Bigger than this being a great project, is the ability to put people in the inner city neighborhoods to work. Congradulations to ECO and Dennis good to see you got the job.
This was a great event on yesterday. Not just because of the ground breaking on the facility and the occupants that will house the building, but also because of the minorities that were hired on this site. Hopefully this will set a precedent for other construction sites throughout the city..
Congrats to all of the workers, EUP, Carter Winstanley, Abe Nappersack, and Higher One!!
The new haven regional contractors’ alliance received a grant from the workforce alliance to design a training program and coordinated it with the winchester project. Thanks to the efforts of the alliance, the city and Winchester Development we.

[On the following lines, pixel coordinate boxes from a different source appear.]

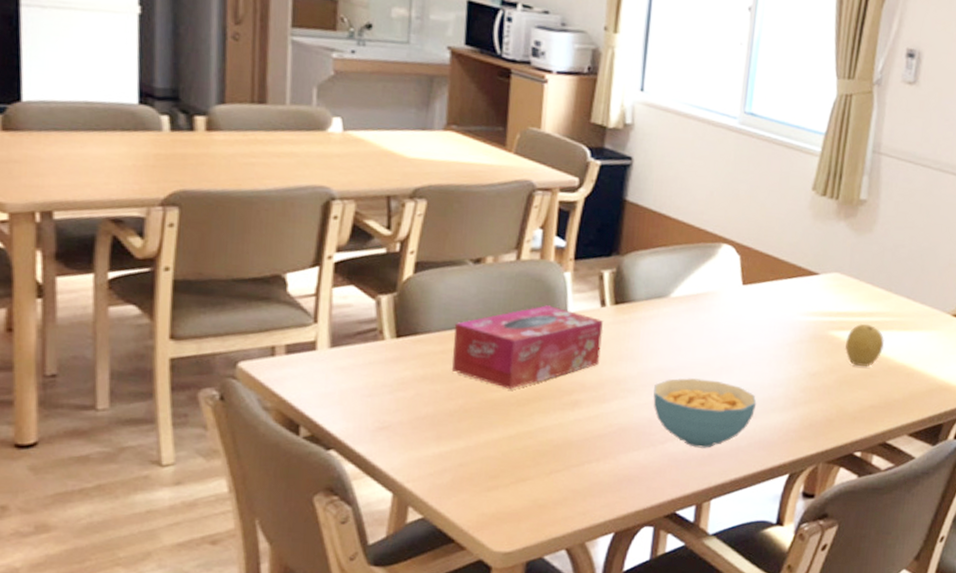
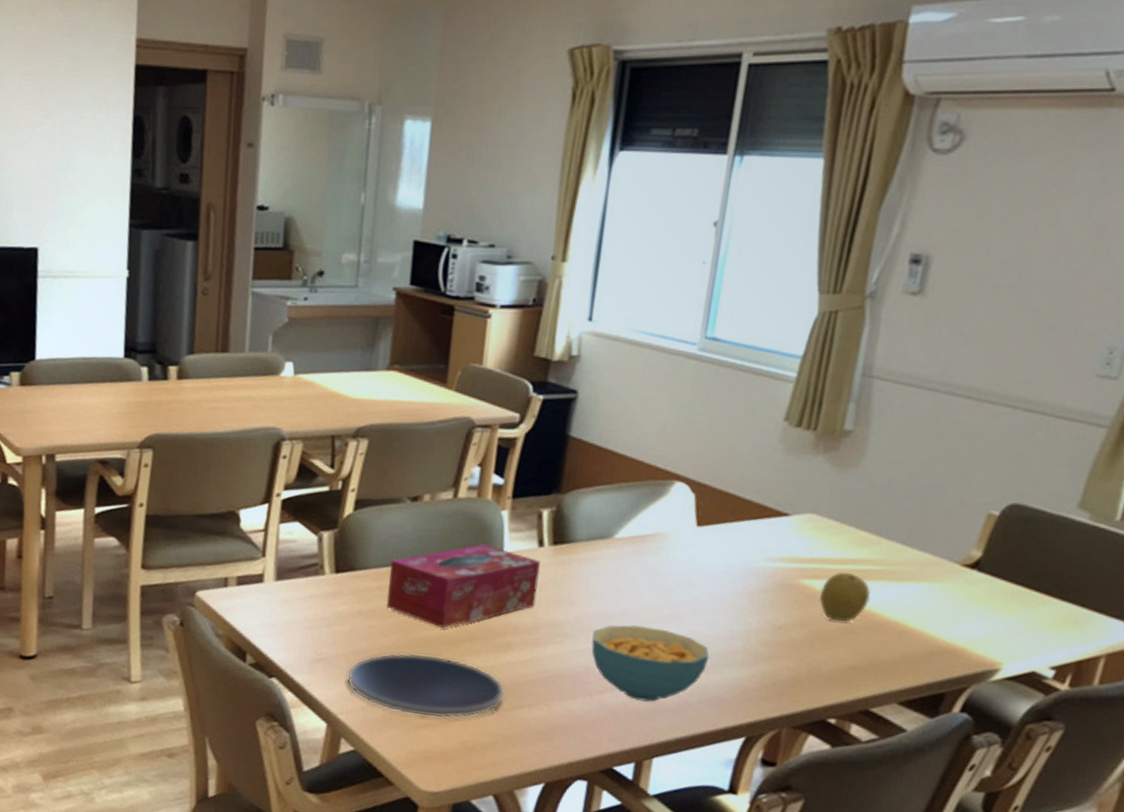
plate: none [413,415,574,479] -> present [347,652,505,719]

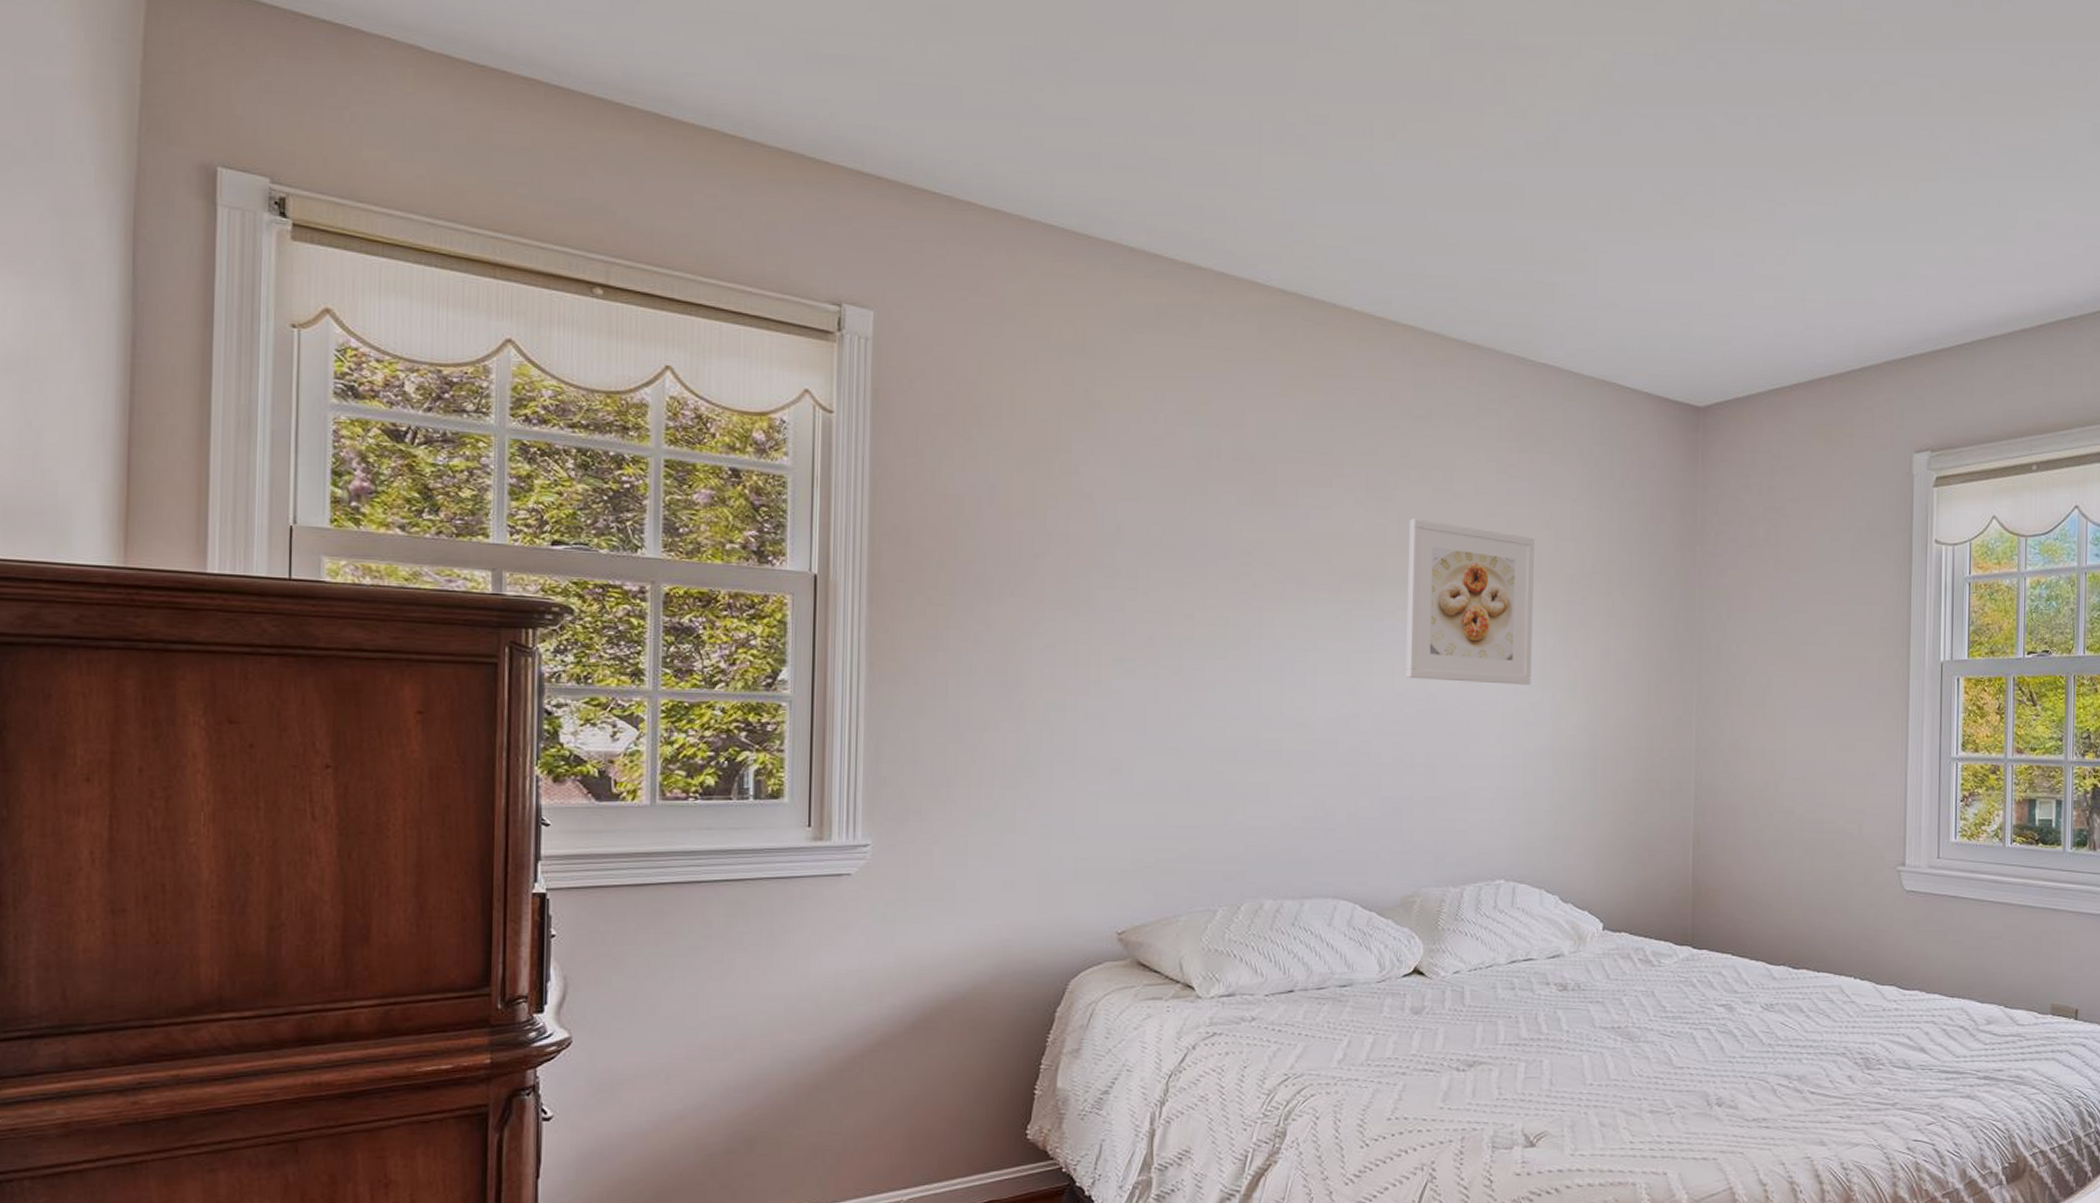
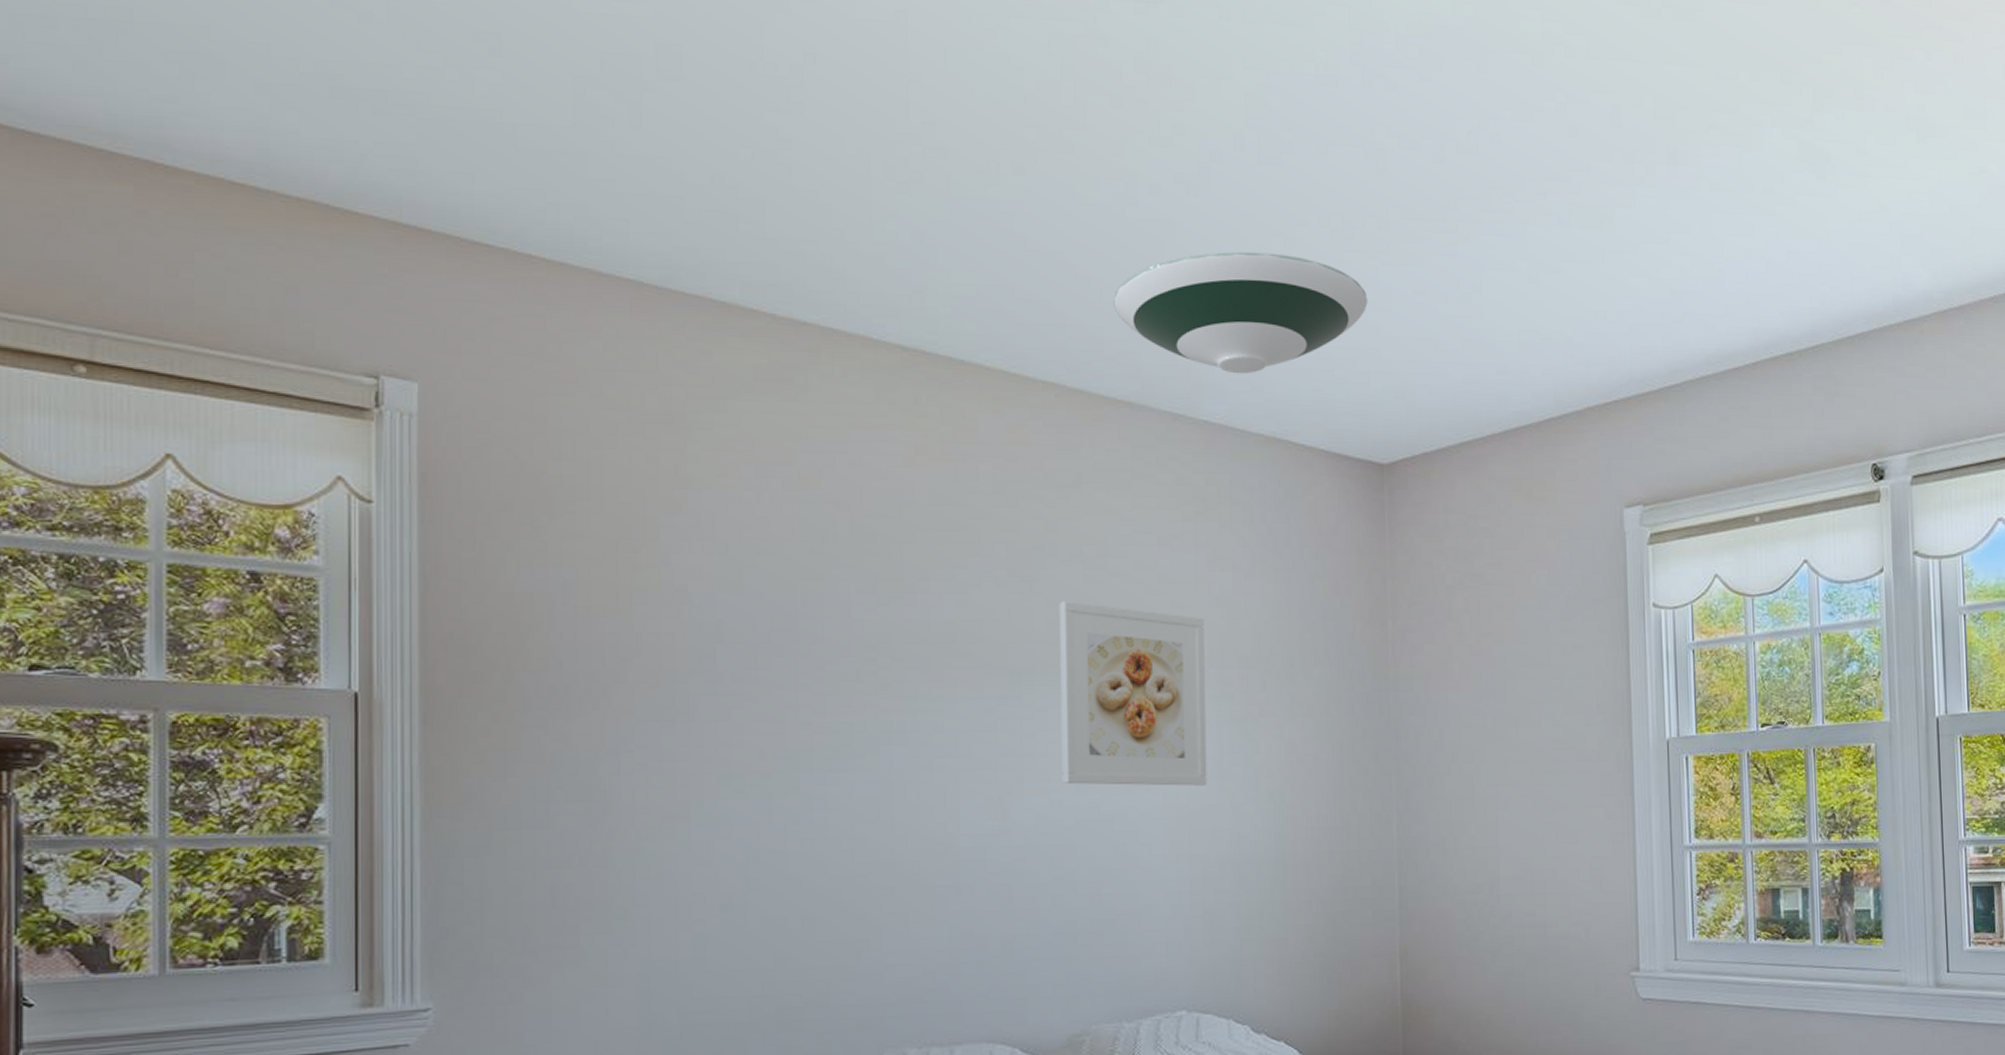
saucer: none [1468,213,1693,323] -> present [1113,251,1368,374]

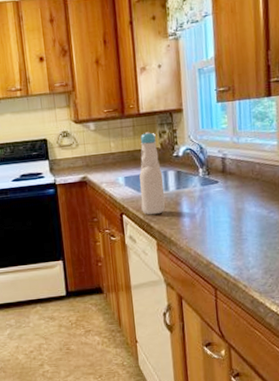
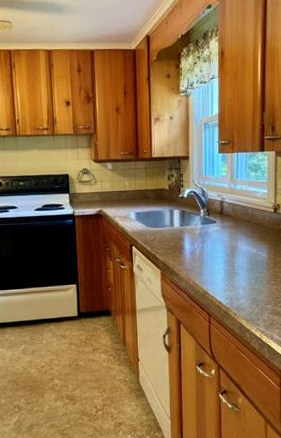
bottle: present [139,131,165,215] -> none [148,174,170,248]

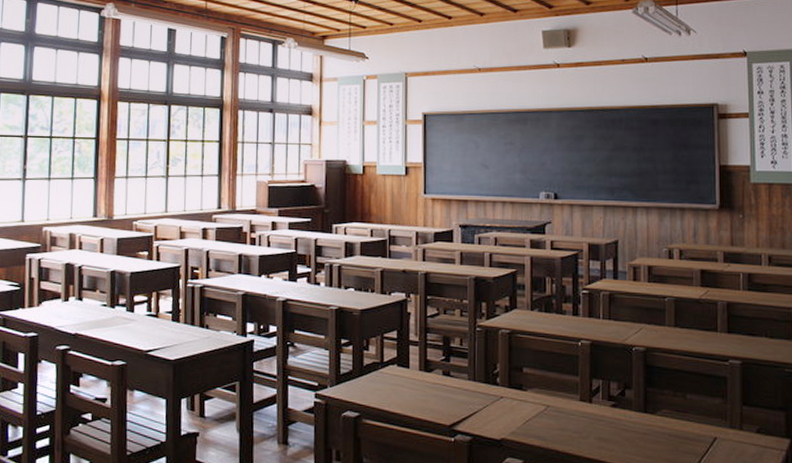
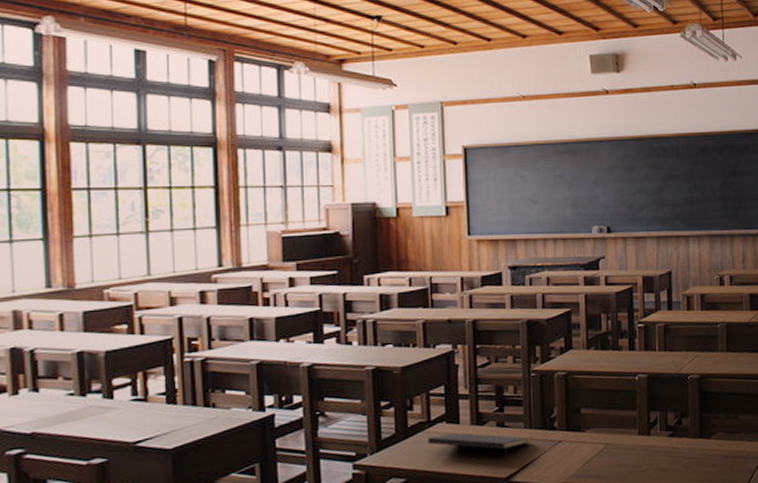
notepad: none [380,375,475,409] -> present [428,431,532,461]

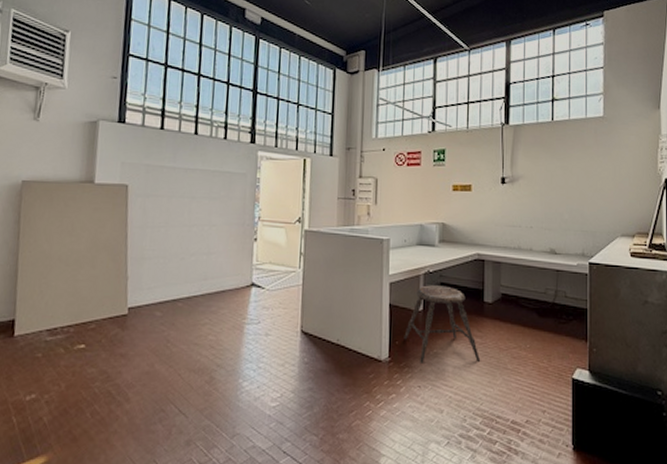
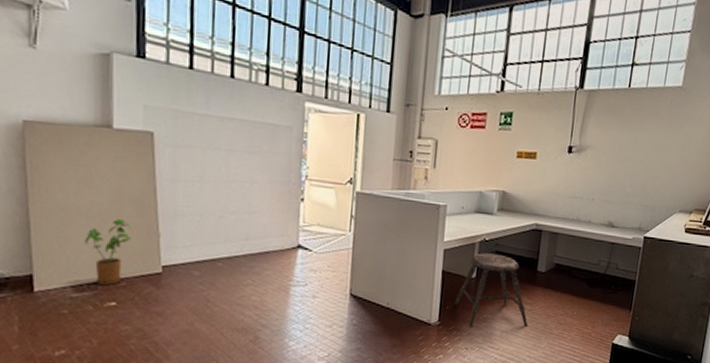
house plant: none [62,264,104,329] -> present [84,219,132,286]

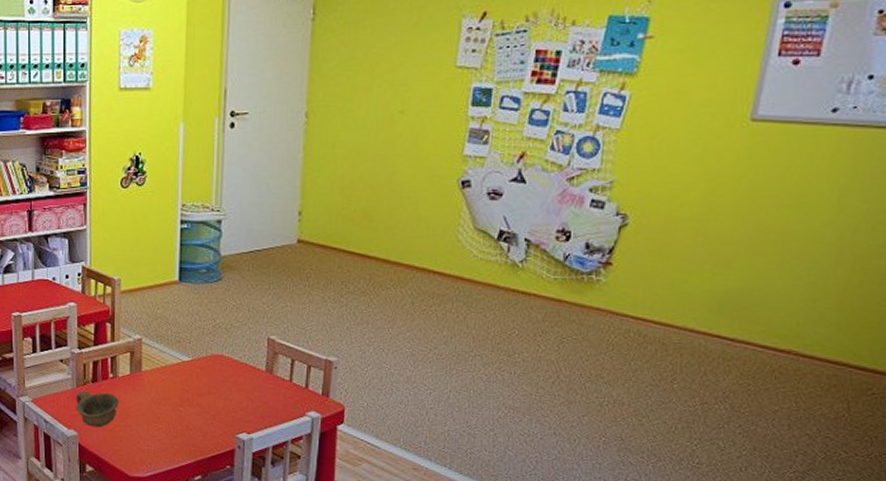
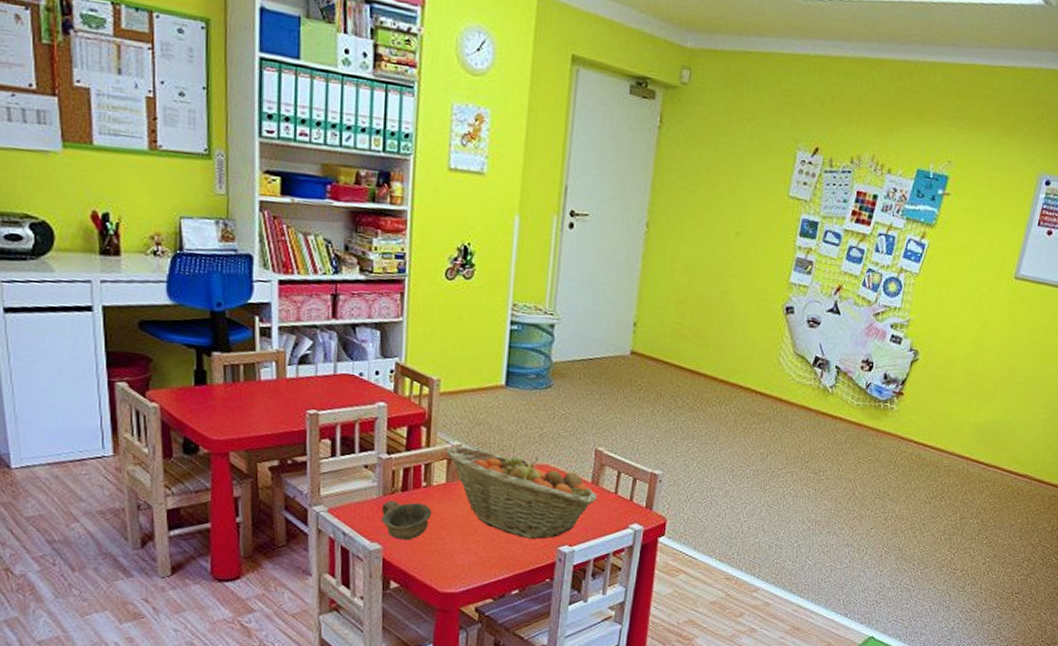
fruit basket: none [129,339,273,427] -> present [446,446,598,539]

How many contractors and sub-contractors are going to have illegal immigrants on this project in the near future is the ultimate question. There is a 35% unemployment rate in the African American community and when school is out the rate goes as high as 65%. Who has the answer to this chronic social problem?
Wishing both Shafiq and his wife the greatest success with their venture. Hopefully the bid process will be more open to those willing to hire individuals who reside within the city for a change.New Haven has a record of hiring outside the city while those within the city suffer high unemployment resulting in high crime. Then the outsiders look in and blame the victim for their dire conditions and declare city residents are incompetent to hold these positions.
Would someone explain to me how Mubarakah Ibrahim who last time I checked was a “modest female” fitness pioneer is now an expert in brownfield cleanup? And as for her husband, he is a cop, so what does he bring to the table in terms of environmental or construction expertise? Something does not smell right here.